El novelista mexicano no parece temerles a los lugares comunes. Postula una disyuntiva bien conocida entre la democracia imaginaria (la de los textos) y la real (la de la vida). Sostiene al mismo tiempo que la desigualdad es incompatible con la democracia, pues “arrebata a los hombres el gusto por las instituciones libres” y “divide la sociedad en órdenes distintos, ajenos entre sí”. En el esquema propuesto, América Latina está condenada irremediablemente por la desigualdad. Por lo tanto, nuestro futuro será tan pródigo en fracasos como el pasado. Y los latinoamericanos, en el realismo mágico o en el trágico, da lo mismo, jamás tendremos una segunda oportunidad sobre la tierra.
Jorge Volpi pretende ser el representante de una nueva generación de hombres de letras. Quiere romper con el costumbrismo, con la idea absurda del excepcionalísimo latinoamericano que postula, entre otras cosas, la necesidad de teorías propias para abordar una realidad única. Pero la ruptura es superficial. La forma puede ser distinta. Pero el fondo es el mismo. Volpi es en muchos sentidos un típico intelectual tercermundista. Incurre en los mismos vicios de sus antecesores. En los juicios absolutos. En el miserabilismo. En la fracasomanía. En la renuencia a reconocer cualquier atisbo de progreso: el crecimiento de la clase media, la mejoría de los indicadores sociales o la fortaleza de muchos procesos democráticos en el ámbito local.

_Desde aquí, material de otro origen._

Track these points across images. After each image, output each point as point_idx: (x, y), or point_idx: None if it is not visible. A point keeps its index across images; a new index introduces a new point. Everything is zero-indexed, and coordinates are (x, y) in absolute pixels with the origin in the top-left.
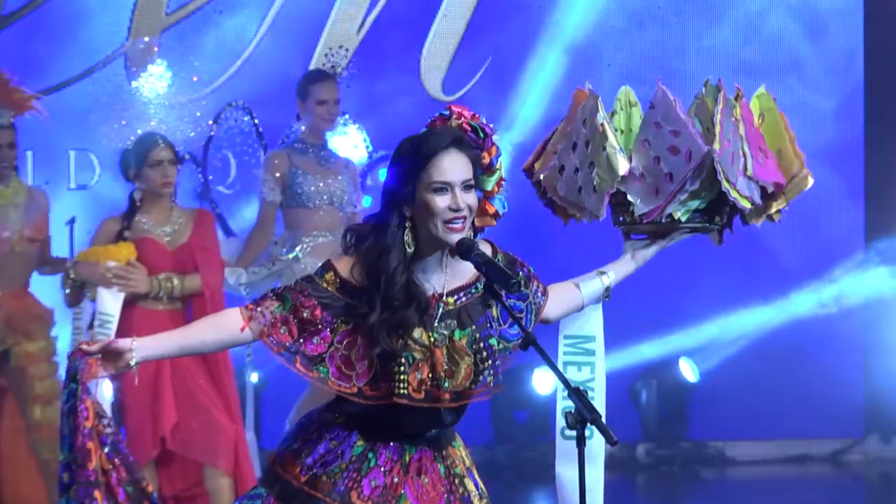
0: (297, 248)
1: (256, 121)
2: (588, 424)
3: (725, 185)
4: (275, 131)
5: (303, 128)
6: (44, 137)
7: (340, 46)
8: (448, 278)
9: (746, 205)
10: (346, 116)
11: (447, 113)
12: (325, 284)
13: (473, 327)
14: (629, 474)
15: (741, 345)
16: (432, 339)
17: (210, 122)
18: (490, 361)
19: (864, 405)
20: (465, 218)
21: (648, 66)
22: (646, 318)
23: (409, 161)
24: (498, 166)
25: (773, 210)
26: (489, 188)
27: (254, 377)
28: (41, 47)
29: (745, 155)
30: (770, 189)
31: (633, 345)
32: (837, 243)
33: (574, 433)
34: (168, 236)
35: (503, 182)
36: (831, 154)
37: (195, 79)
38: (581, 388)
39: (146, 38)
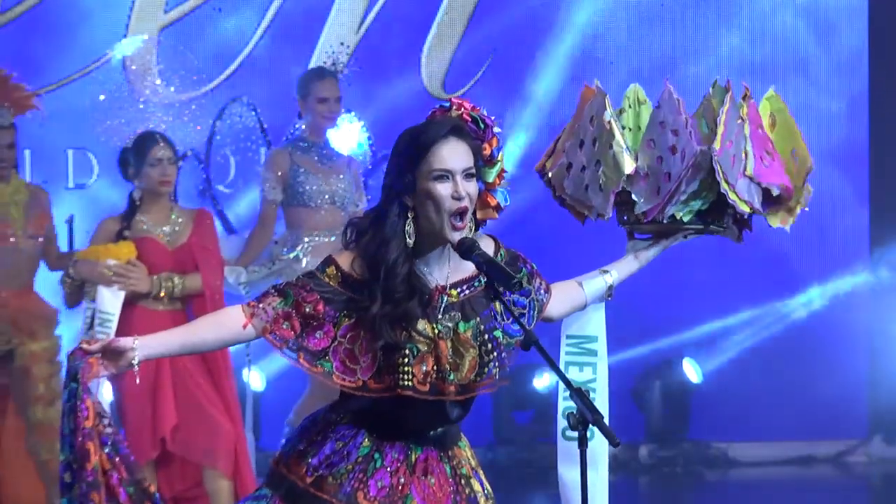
0: (298, 248)
1: (257, 116)
2: (590, 426)
3: (724, 186)
4: (275, 130)
5: (304, 126)
6: (42, 136)
7: (341, 43)
8: (451, 271)
9: (745, 209)
10: (353, 114)
11: (447, 105)
12: (326, 279)
13: (478, 319)
14: (632, 475)
15: (744, 345)
16: (437, 331)
17: (210, 121)
18: (495, 354)
19: (868, 406)
20: (466, 209)
21: (653, 66)
22: (648, 319)
23: (409, 151)
24: (499, 158)
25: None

A la hora de las propuestas concretas, tiene muy poco que decir. “Si América Latina quiere salir de su atraso, necesita cambiar su visión del desarrollo económico e impulsar medidas para que la pequeña y mediana industrias se desarrollen”, escribe sin mucho pudor, como si estuviese planteando una idea original. Una de las tragedias de esta parte del mundo es la falta de imaginación de sus intelectuales, su apego a una suerte de fatalismo sin atenuantes, su creencia ciega en las certezas del realismo trágico.